(Page-level text extractions)
--- --- ---

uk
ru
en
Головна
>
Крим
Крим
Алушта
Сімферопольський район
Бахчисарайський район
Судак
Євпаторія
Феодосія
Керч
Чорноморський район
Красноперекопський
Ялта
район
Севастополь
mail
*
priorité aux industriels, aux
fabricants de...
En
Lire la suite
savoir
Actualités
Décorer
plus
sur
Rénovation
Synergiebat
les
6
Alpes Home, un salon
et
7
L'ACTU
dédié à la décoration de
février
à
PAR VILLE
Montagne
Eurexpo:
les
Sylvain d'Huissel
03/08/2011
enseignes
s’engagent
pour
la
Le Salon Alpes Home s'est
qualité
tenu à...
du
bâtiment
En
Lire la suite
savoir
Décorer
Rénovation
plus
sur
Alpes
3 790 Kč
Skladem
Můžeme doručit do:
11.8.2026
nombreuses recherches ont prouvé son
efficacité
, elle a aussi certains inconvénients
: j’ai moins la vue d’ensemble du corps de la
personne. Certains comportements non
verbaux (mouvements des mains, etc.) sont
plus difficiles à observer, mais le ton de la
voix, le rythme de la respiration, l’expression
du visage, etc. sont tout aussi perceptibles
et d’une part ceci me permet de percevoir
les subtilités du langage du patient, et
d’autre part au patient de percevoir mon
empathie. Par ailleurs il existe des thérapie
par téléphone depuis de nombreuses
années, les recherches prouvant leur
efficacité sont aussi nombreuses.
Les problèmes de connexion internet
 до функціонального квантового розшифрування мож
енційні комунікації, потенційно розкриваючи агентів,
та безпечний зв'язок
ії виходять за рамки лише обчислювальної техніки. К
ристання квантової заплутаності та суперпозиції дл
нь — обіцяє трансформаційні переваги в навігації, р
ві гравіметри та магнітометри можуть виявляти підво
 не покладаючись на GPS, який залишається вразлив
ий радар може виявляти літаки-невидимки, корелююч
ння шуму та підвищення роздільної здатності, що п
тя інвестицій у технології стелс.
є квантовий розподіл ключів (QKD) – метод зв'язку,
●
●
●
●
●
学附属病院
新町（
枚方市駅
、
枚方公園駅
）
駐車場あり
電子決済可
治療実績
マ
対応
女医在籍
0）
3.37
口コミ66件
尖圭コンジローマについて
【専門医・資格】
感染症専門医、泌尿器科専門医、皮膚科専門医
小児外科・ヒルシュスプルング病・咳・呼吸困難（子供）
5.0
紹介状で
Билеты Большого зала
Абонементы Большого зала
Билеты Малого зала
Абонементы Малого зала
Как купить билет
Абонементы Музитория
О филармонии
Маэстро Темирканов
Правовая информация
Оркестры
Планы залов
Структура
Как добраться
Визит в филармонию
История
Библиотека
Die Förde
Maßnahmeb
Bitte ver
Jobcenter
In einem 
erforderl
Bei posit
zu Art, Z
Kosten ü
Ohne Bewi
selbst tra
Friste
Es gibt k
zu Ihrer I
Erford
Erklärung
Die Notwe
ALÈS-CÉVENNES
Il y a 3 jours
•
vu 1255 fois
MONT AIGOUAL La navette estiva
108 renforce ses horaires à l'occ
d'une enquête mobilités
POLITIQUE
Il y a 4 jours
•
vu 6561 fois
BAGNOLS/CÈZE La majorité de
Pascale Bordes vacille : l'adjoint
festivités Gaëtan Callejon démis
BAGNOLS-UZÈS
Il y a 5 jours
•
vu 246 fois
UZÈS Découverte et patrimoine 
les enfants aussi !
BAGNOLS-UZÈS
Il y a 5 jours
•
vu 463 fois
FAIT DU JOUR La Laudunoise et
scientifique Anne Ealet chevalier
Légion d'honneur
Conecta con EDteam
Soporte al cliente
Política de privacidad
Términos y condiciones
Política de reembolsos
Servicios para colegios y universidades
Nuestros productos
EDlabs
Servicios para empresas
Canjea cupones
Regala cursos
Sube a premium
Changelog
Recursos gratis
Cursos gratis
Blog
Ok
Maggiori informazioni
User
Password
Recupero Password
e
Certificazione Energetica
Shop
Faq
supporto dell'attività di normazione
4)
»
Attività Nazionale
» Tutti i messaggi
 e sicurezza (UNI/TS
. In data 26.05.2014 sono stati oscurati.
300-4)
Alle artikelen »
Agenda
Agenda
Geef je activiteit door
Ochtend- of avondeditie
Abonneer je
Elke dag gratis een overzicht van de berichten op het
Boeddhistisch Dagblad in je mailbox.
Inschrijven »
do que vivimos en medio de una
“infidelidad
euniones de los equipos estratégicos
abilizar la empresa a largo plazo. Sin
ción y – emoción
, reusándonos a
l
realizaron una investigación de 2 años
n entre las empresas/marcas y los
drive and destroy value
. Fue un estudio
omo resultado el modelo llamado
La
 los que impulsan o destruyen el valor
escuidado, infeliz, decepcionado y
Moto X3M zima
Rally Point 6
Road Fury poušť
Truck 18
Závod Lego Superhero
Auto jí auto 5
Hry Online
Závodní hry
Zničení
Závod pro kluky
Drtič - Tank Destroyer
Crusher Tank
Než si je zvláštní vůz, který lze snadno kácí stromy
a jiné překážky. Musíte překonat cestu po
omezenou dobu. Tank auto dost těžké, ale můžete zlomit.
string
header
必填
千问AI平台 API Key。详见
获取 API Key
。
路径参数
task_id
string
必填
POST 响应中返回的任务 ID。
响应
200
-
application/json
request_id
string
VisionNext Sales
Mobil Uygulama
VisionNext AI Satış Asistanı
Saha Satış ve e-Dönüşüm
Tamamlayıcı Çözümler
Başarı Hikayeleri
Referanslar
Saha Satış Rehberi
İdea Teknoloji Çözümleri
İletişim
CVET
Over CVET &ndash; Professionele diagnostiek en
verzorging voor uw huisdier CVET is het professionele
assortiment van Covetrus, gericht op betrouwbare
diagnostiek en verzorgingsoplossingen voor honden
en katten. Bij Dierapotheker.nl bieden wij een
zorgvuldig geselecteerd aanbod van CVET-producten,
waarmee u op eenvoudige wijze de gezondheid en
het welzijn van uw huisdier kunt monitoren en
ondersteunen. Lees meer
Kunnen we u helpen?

--- --- ---

▶ WHAT TO WORK ON
Put the lines of the records, starting with the first line and ending with the line that contains "ії виходять за" (both included), into a JSON list of strings with one string per line. Omit blank lines.

▶ OUTPUT OF THE EXERCISE
[
  "uk",
  "ru",
  "en",
  "Головна",
  ">",
  "Крим",
  "Крим",
  "Алушта",
  "Сімферопольський район",
  "Бахчисарайський район",
  "Судак",
  "Євпаторія",
  "Феодосія",
  "Керч",
  "Чорноморський район",
  "Красноперекопський",
  "Ялта",
  "район",
  "Севастополь",
  "mail",
  "*",
  "priorité aux industriels, aux",
  "fabricants de...",
  "En",
  "Lire la suite",
  "savoir",
  "Actualités",
  "Décorer",
  "plus",
  "sur",
  "Rénovation",
  "Synergiebat",
  "les",
  "6",
  "Alpes Home, un salon",
  "et",
  "7",
  "L'ACTU",
  "dédié à la décoration de",
  "février",
  "à",
  "PAR VILLE",
  "Montagne",
  "Eurexpo:",
  "les",
  "Sylvain d'Huissel",
  "03/08/2011",
  "enseignes",
  "s’engagent",
  "pour",
  "la",
  "Le Salon Alpes Home s'est",
  "qualité",
  "tenu à...",
  "du",
  "bâtiment",
  "En",
  "Lire la suite",
  "savoir",
  "Décorer",
  "Rénovation",
  "plus",
  "sur",
  "Alpes",
  "3 790 Kč",
  "Skladem",
  "Můžeme doručit do:",
  "11.8.2026",
  "nombreuses recherches ont prouvé son",
  "efficacité",
  ", elle a aussi certains inconvénients",
  ": j’ai moins la vue d’ensemble du corps de la",
  "personne. Certains comportements non",
  "verbaux (mouvements des mains, etc.) sont",
  "plus difficiles à observer, mais le ton de la",
  "voix, le rythme de la respiration, l’expression",
  "du visage, etc. sont tout aussi perceptibles",
  "et d’une part ceci me permet de percevoir",
  "les subtilités du langage du patient, et",
  "d’autre part au patient de percevoir mon",
  "empathie. Par ailleurs il existe des thérapie",
  "par téléphone depuis de nombreuses",
  "années, les recherches prouvant leur",
  "efficacité sont aussi nombreuses.",
  "Les problèmes de connexion internet",
  " до функціонального квантового розшифрування мож",
  "енційні комунікації, потенційно розкриваючи агентів,",
  "та безпечний зв'язок",
  "ії виходять за рамки лише обчислювальної техніки. К"
]